Anna Gunn Skyler Breaking Bad
AMC

It’s been five years since “Breaking Bad” ended and that Skyler hate is still real. Actress Anna Gunn has learned to live with the backlash to her character on the AMC series, as the wife of meth lord Walter White (Bryan Cranston).

“It was very bizarre and confusing to us all,” Gunn told Entertainment Weekly when the “Breaking Bad” cast and creator Vince Gilligan recently reunited for an interview in honor of the show’s 10th anniversary. “It was a combination of sexism, ideas about gender roles, and then honestly, it was the brilliance of the construct of the show. People did find a hero in Walt, but they wanted so much to connect with him so viscerally that to see the person who often was his antagonist — therefore the show’s antagonist in a way — they felt like she was in the way of him doing whatever he wanted to do, and that he should be allowed to do what he wanted to do.”

Gunn added that the haters’ constant criticism was “very tough” on her.

“It shook me,” she said. “As an actor, my job is not to always play characters who make everybody happy. That’s not interesting. In fact, characters that are more difficult in a way are more interesting. But when you are on a show that has become that big and people are identifying you so much with somebody that they dislike, you can’t help but feel like you get folded into it.”

“I really felt for Anna, because she’s just such a beautiful human inside and out, and she played Skyler in such a fierce way, and people just dragged her character the most,” Aaron Paul, who played Jesse Pinkman, said. Cranston added: “It baffled me from an objective standpoint.”

But Gunn said that backlash — which prompted her to write a 2013 op-ed piece in The New York Times about her own experience with toxic fandom — was “extremely important” in the end.

“There was a lot of questioning: ‘Am I doing something wrong? Am I not serving the character? Am I not serving the story?,’” she continued. “It was extremely important for me to go through, and very powerful for me to learn that people will always have their opinions — and it can be for varied reasons, and that’s fine.”

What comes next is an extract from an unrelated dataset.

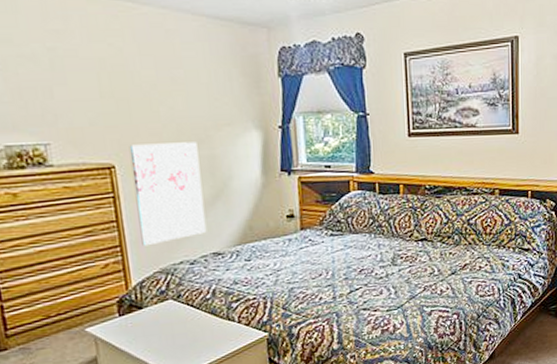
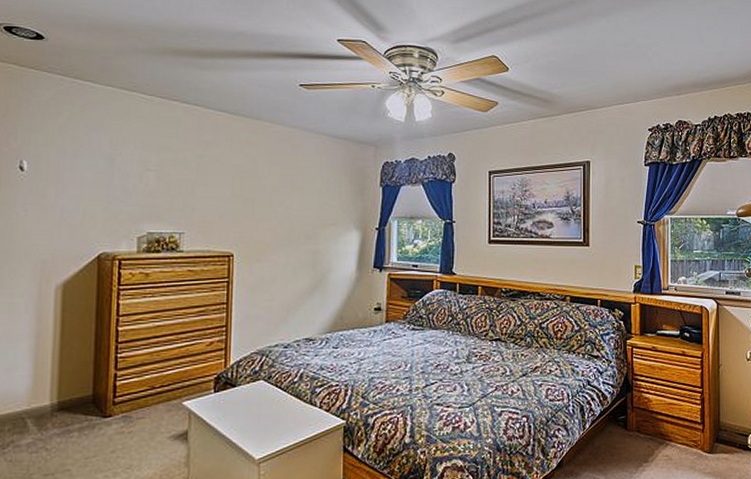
wall art: present [129,142,207,246] -> none [245,237,305,328]

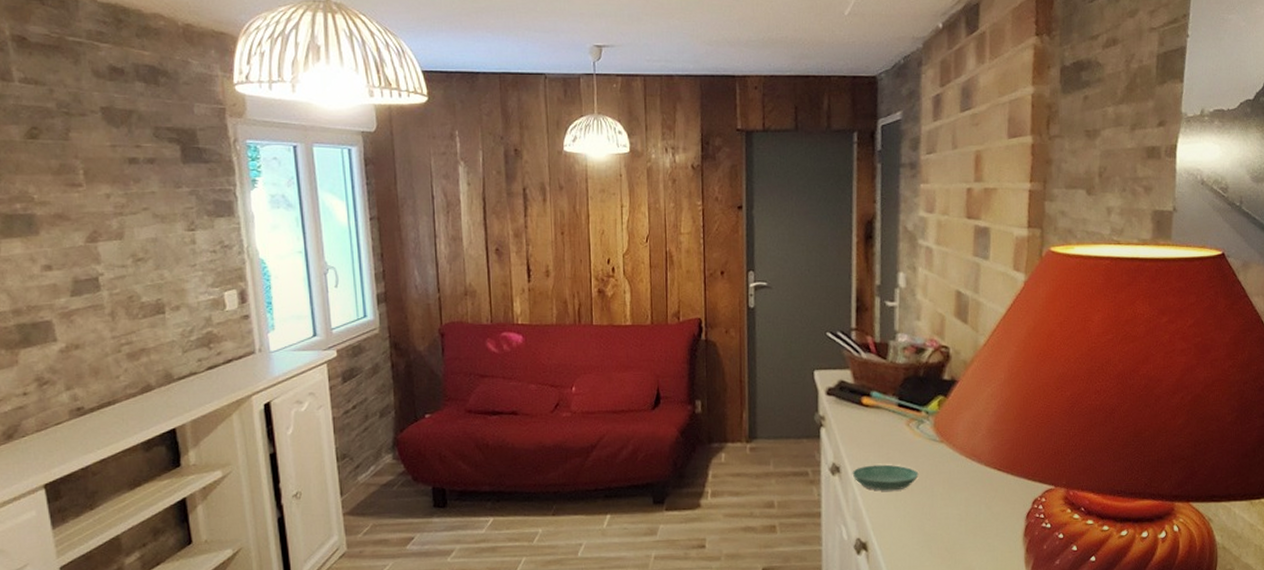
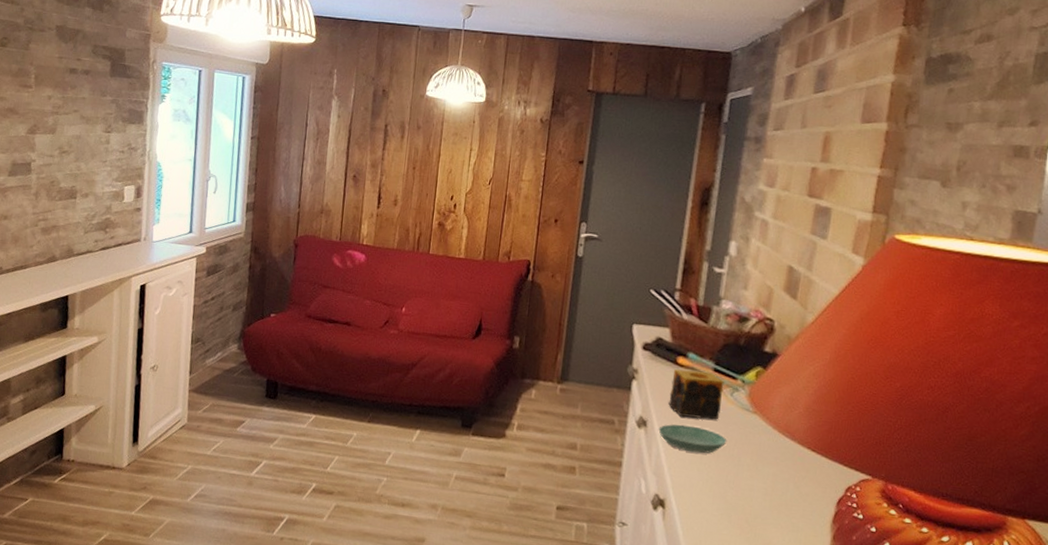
candle: none [858,408,910,458] -> present [668,369,724,420]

With time, it’s gotten better, she said.

“Now that the show’s done, it’s kind of amazing how much it’s shifted,” she says. “In particular, women will say — I mean, it still gets me kind of emotional — ‘The journey that she went through…’ They may or may not be aware of the Skyler backlash. That’s incredibly gratifying. It’s men and women who connect with that. There’s been such a shift happening in society and in our consciousness that it’s really landing much more strongly now.”